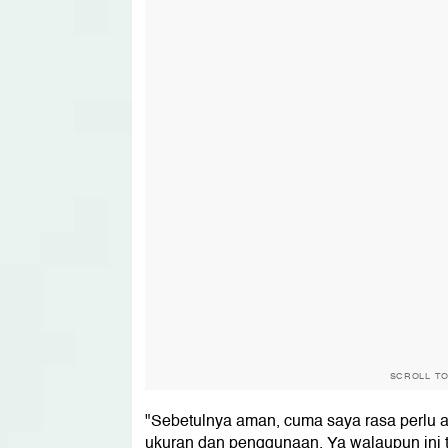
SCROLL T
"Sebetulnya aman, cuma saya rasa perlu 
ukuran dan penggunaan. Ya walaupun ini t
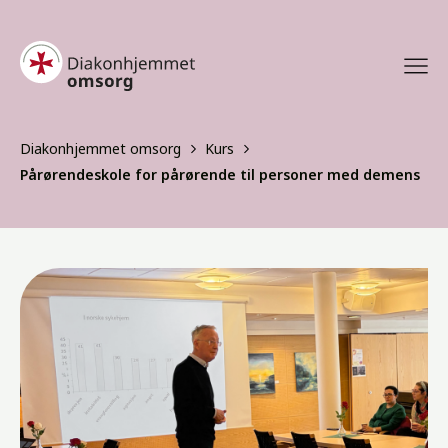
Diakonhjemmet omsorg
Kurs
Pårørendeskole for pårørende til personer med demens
::::
YOUR ASSIGNMENT -
Could you reproduce word for word the part of the records that opens with the line containing "Diakonhjemmet omsorg" and continues through the end of the records?

WRITTEN SOLUTION -
Diakonhjemmet omsorg
Kurs
Pårørendeskole for pårørende til personer med demens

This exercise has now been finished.